R déclarait comme conjoint, C et il était possible de le joindre en cas d'urgence au 514-(...)

Lors de son arrestation R déclarait être en emploi.

      Subissant, à ce moment-là, en 2006, un épisode de stress intense pour une stupide bêtise 

      R ne se souvient absolument pas d'avoir déclaré quoi que ce soit à propos d'un conjoint. Comme, il ne se souvient pas, non plus, d'avoir dit qu'il avait un emploi alors qu'il n'en avait pas à ce moment-là

      L'enquêtrice Poirier néglige cependant de signaler dans sa preuve une télécopie contenue en page 162 du dossier

      Jessica, une agente de bureau du ministère de la sécurité publique lui signale le 29 janvier 2016:

      Je veux simplement vous aviser que M. n'a pas eu de personnes autorisées à le visiter, ni de visites quelconques. De plus, M n'a pas eu de dépôts d'argent dans son compte cantine.

      NDLR : Habituellement, un conjoint visite son ou sa conjointe. Un conjoint ou une conjointe font habituellement des dépôts à la cantine surtout si la personne y passe 13 jours.

Témoin 0
Preuve amenée par l'enquêtrice
Faits vérifiés : Rétablissons les faits

    Selon l'enquêteur, il s'agit d'une preuve de Commune renommée ( page 203 )

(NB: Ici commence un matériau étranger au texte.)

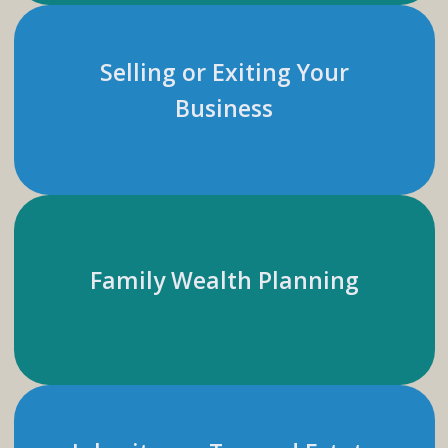
Selling or Exiting Your
Business
Family Wealth Planning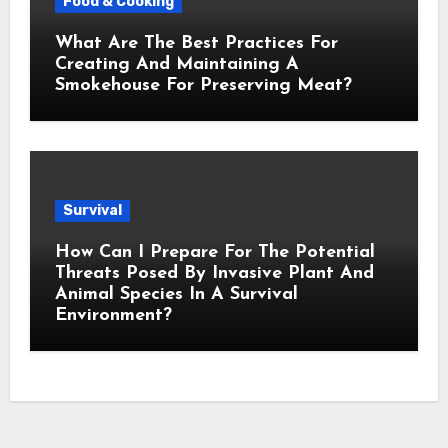
Food & Cooking
What Are The Best Practices For
Creating And Maintaining A
Smokehouse For Preserving Meat?
Survival
How Can I Prepare For The Potential
Threats Posed By Invasive Plant And
Animal Species In A Survival
Environment?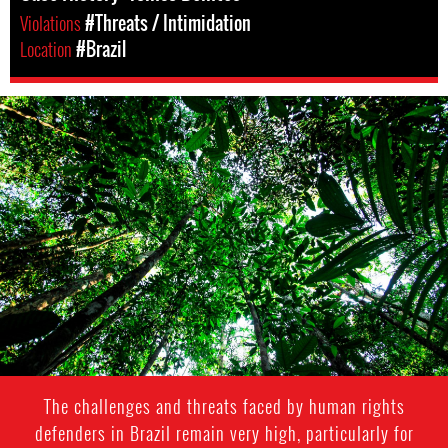
Violations
#Threats / Intimidation
Location
#Brazil
#Brazil-
rainforest-
context.jpg
The challenges and threats faced by human rights
defenders in Brazil remain very high, particularly for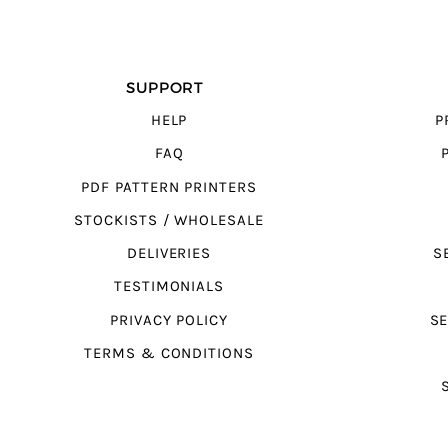
SUPPORT
HELP
P
FAQ
PDF PATTERN PRINTERS
STOCKISTS / WHOLESALE
DELIVERIES
S
TESTIMONIALS
PRIVACY POLICY
SE
TERMS & CONDITIONS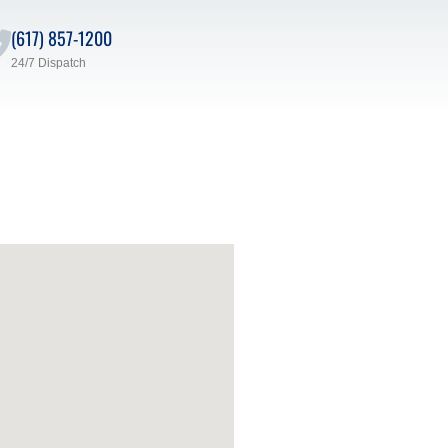
(617) 857-1200
24/7 Dispatch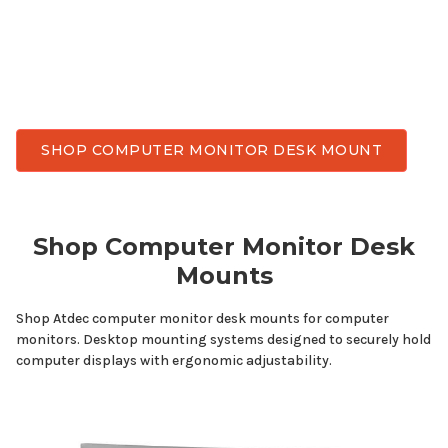
and achieve flexible viewing angles throughout the
day. Atdec has
computer
monitor desk
mounts
delivering the stability, smooth adjustment, and
durability needed for everyday work.
SHOP COMPUTER MONITOR DESK MOUNT
Shop
Computer
Monitor
Desk
Mounts
Shop Atdec
computer
monitor
desk mounts
for
computer
monitors
. Desktop mounting systems designed to securely hold
computer displays with ergonomic adjustability.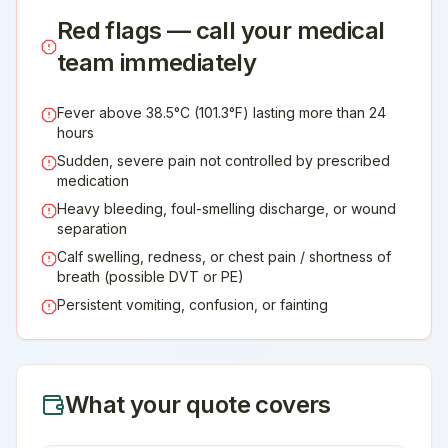
Red flags — call your medical
team immediately
Fever above 38.5°C (101.3°F) lasting more than 24
hours
Sudden, severe pain not controlled by prescribed
medication
Heavy bleeding, foul-smelling discharge, or wound
separation
Calf swelling, redness, or chest pain / shortness of
breath (possible DVT or PE)
Persistent vomiting, confusion, or fainting
What your quote covers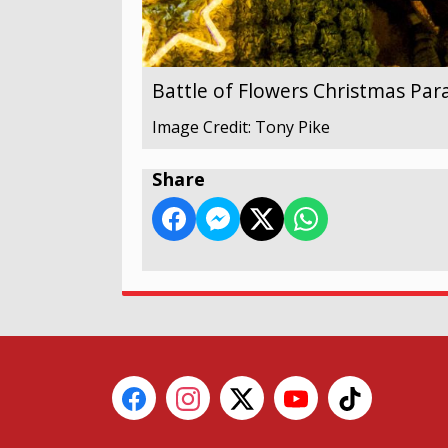
Battle of Flowers Christmas Par
Image Credit: Tony Pike
Share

    Une voisine, lors d'un contact téléphonique en date du 29 septembre 2015, affirme que:

    Elle a habité de mai 2007 à octobre 2008, au (...) #4.
    Elle y habitait avec son conjoint; C'était un immeuble à 7 logements et le 7e était plus côté avec une entrée extérieure.

    Dans ce logement, elle confirme qu'il y avait 2 hommes qui y habitaient. Madame ne se souvient plus de leur nom, mais elle les croisait de temps en temps; Ces 2 hommes étaient en couple, des conjoints.


    ****
    La déclaration lui a été envoyée par la poste, mais madame ne l'a pas retournée. Un appel lui a été fait par l'enquêteur et madame a confirmé avoir reçu la lettre, que tout était correct, mais quelle avait oublié de l'envoyer. La déclaration n'a jamais été retournée à l'enquêteur.

      Madame Sophie (..) n'a jamais signé ni même retourné son témoignage à l'enquêteur.

      En résumé, Madame (..) : ne se souvient plus du nom des deux hommes; Elle les croisait de temps en temps; et elle ne peut fournir aucun autre renseignement sur les deux hommes.

      Toutefois, elle n'hésite pas une seconde à témoigner, sept ans plus tard, que : selon elle, les deux hommes étaient en couple, des conjoints.